This unilateral action on a blog is reminiscent of Dave Winer's stunt with weblogs.com. Dave's done a lot for blogging, but shutting off thousands of blogs without warning was a really bad idea. Chopping the feeds was not near as bad, but it's the same sort of thinking. The value in weblogs.asp.net is not in the .Text (oops, I mean Community Server:: Blogs) engine, it's in the content. I'm not pretending to be half as smart as Scott W. or anyone else at Telligent, but weblogs.asp.net community (both authors and readers) definitely is.
What I'm Suggesting
Fixing RSS
Nothing big, just restructuring RSS a bit. Yeah, it's a big deal, but I think it's got to happen eventually. HTTP tricks are great, but they won't work on busy feeds that are regularly updated.
The idea is to normalize RSS a bit by separating the items into separate resources that can be requested individually. That turns the top level RSS into a light document which references posts as resources (similar to image references in HTML). The RSS Master could include ETag and IMS info (preferable), or it could be returned on request for each individual item. Regardless, this would limit the unnecessesary resending of largely unchanged RSS files. Here's a simplified example.
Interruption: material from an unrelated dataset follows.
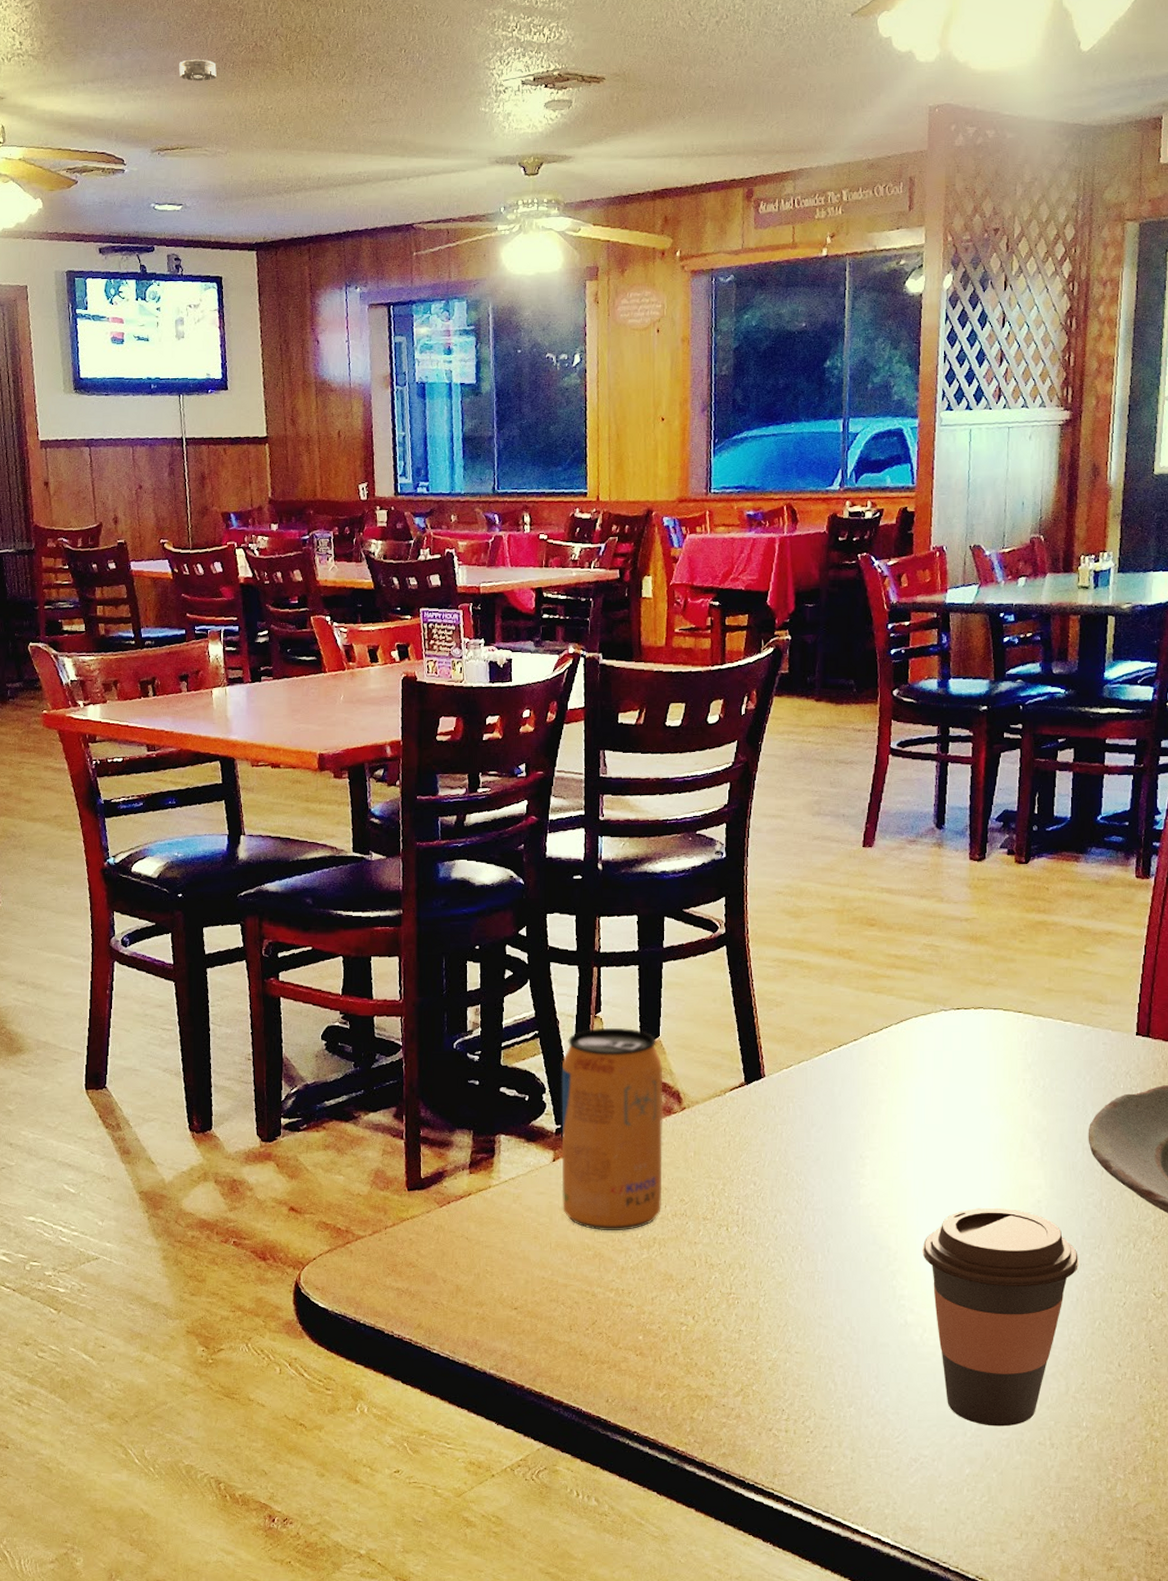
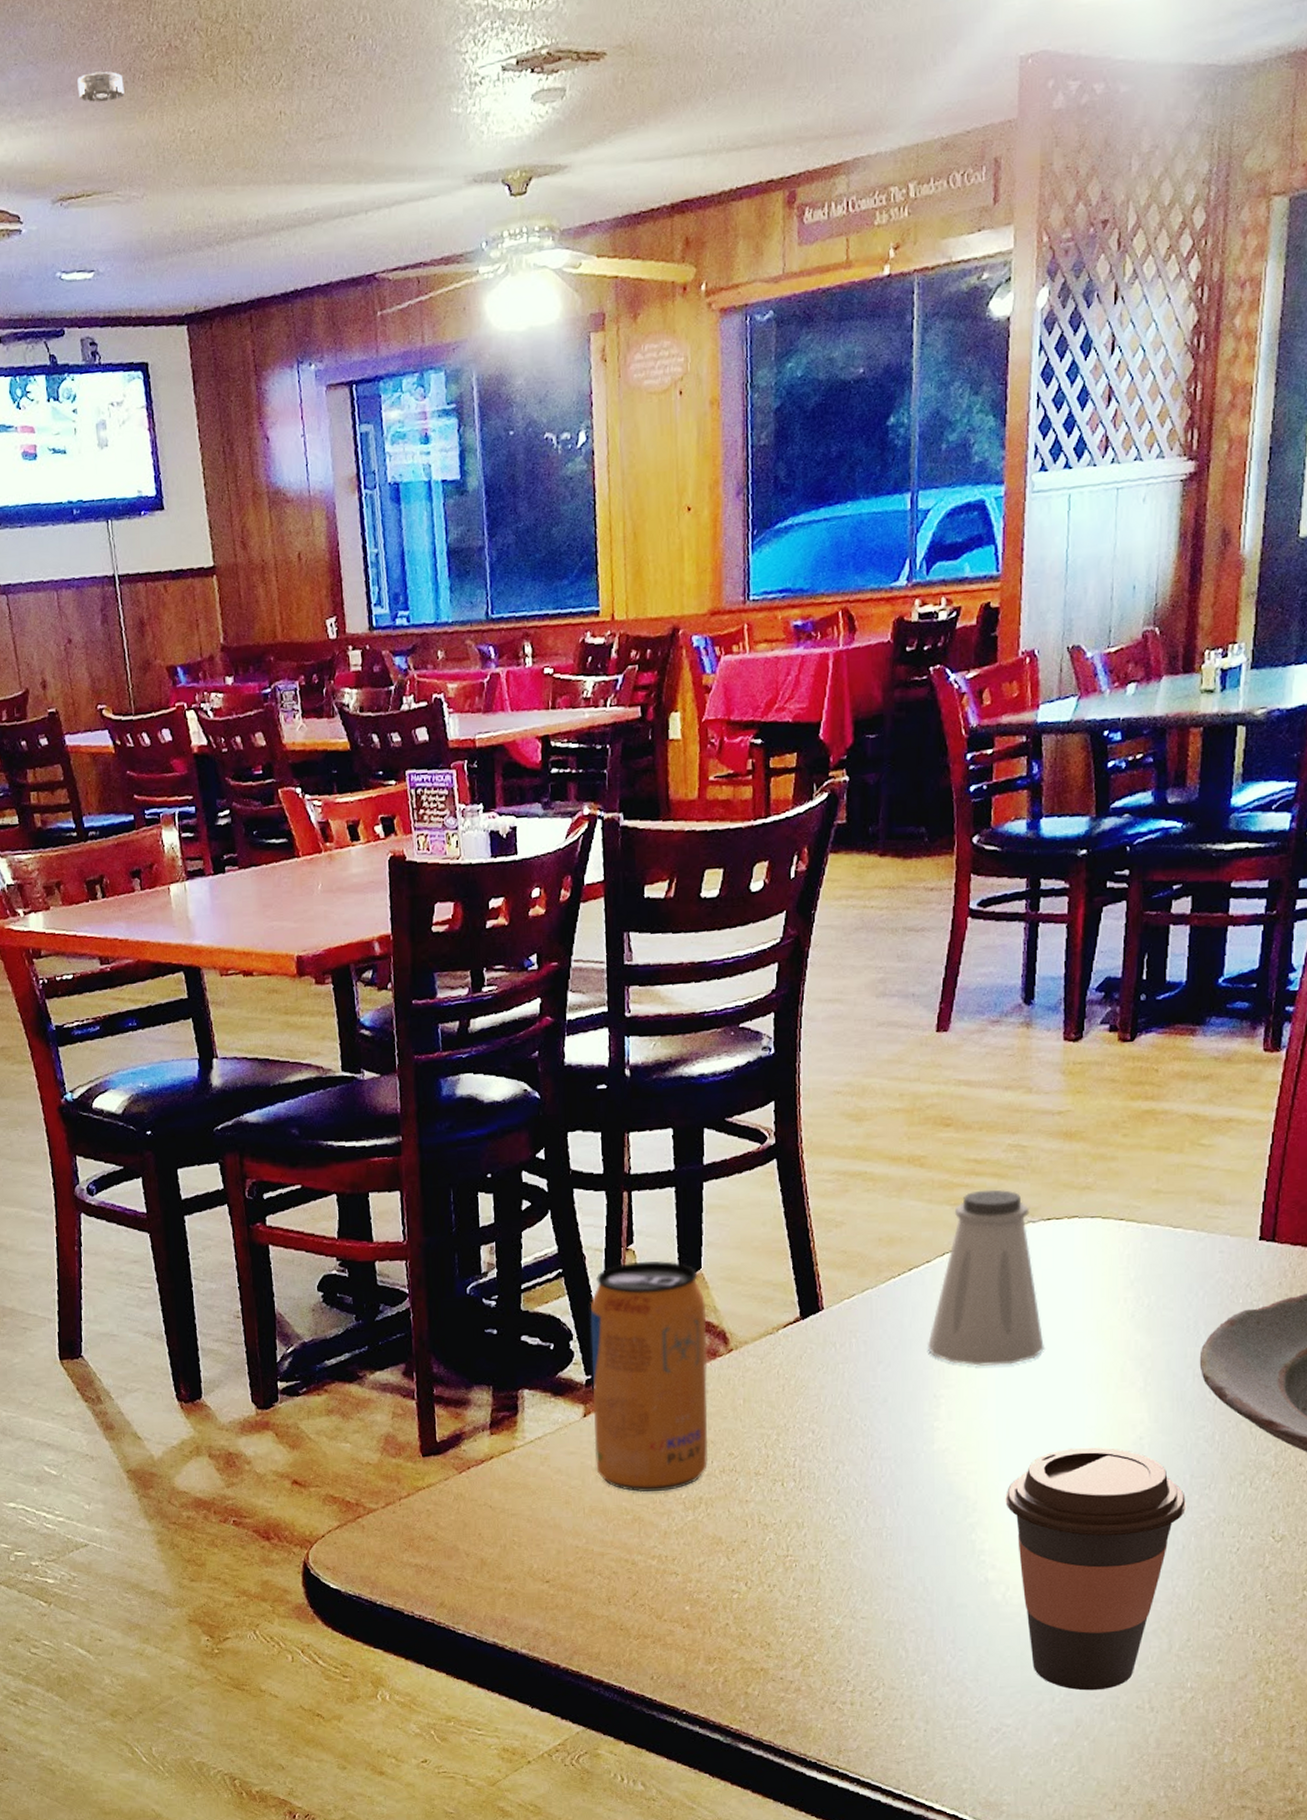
saltshaker: none [854,981,955,1132] -> present [927,1189,1044,1366]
RSS today is one big blob of XML with everything in it:
<rss>
<channel><title>example blog</title>
<item>lots and lots of stuff</item>
<item>lots and lots of stuff</item>
<item>lots and lots of stuff</item>
<item>lots and lots of stuff</item>
</channel>
</rss>
I'm proposing we normalize this, so the main RSS feed contains a list of external references to items which can be separately requested:
<rss>
<channel><title>example blog</title>
<item id=1>
<item id=2>
<item id=3>
<item id=4>
</rss>
<item id=1>lots and lots of stuff</item>
<item id=2>lots and lots of stuff</item>
<item id=3>lots and lots of stuff</item>
<item id=4>lots and lots of stuff</item>
The benefit is that an aggregator can just pull down the light RSS summary to see if there's anything new or updated, then pull down just what it needs. My current RSS is about 40K, and this would chop it down to just over 1K.
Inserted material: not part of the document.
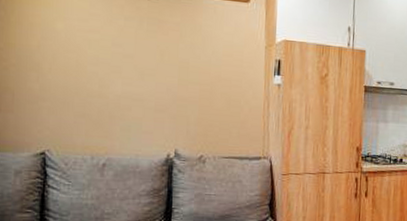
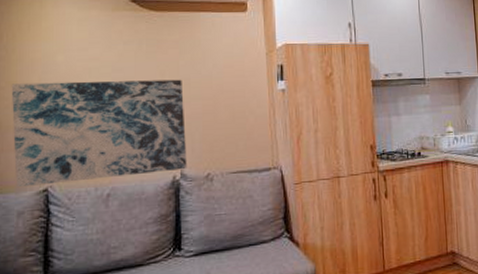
wall art: none [9,45,182,150] -> present [11,79,187,187]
This is even technically possible in RSS 2.0 through the RSS extensibility model. Here's a rough example (I've used the namespace RSSI for "RSS Index"):
<rss>
<channel><title>example blog</title>
<item>
<title>Simple RSS feed not supported</title>
<description>This feed requires RSSI support. Please use an RSSI compliant aggregregator such as...</description>
</item>
<rssi:item checksum= "8b7538a34e0156c"ref=http://www.tempuri.org/blogs/rss.aspx?item=8924 />
<rssi:item checksum= "a34e0156c8b7538"ref=http://www.tempuri.org/blogs/rss.aspx?item= 8925 />
</rss>
Eventually - maybe RSS 3.0 - we add checksum and ref as optional attributes of the <item> tag.
This would also simplify some other things, like synchronizing RSS information between computers. Dare has proposed something similar to what I've recommended with SIAM (Synchronization of Information Aggregators using Markup), but he's just looking at how to synchronize the RSS at the aggregator level once it's come down. If RSS supported this natively, SIAM would be even simpler to implement at the aggregator level.
Another Idea I Considered, Then Rejected
I was thinking about other HTTP tricks that could reduce the amount of RSS going across the wire, and I briefly considered partial downloads. The idea is that the server would return a complex ETag that would give individual checksums and byte ranges for each post. This is possible since the ETag is very loosely defined. Then the aggregator could request specific byte ranges in the RSS using the HTTP Range header. This would work just fine for static XML based RSS, but would be inefficient for dynamic RSS since it would cause multiple individual requests to the same big RSS page.
Another technology I considered and rejected was using XInclude and XPointer to assemble the RSS. MSDN Article here. Here's a syntax sample:
<xi:include href="http://www.tempuri.org/rss.aspx" xpointer="xpointer(//feed[@author='WTDoor'])"/>
It's interesting, but doesn't help when all the data's in one big XML file.
And what's the deal with OPML?
While I'm at it, someone needs to Pimp My OPML. OPML is a great way to pull down a list of feeds, but once you've got them you can't keep in sync. It'd be great if aggregators could subscribe to OPML feeds, and if someone would write an OPML Diff tool, and...
And also... Happy Birthday to me. and my mom. and my daughter. I was born on my mom's birthday, and we cheated a bit by scheduling a c-section for our daughter, Esther. She's one today, I'm 34, and my mom's not telling.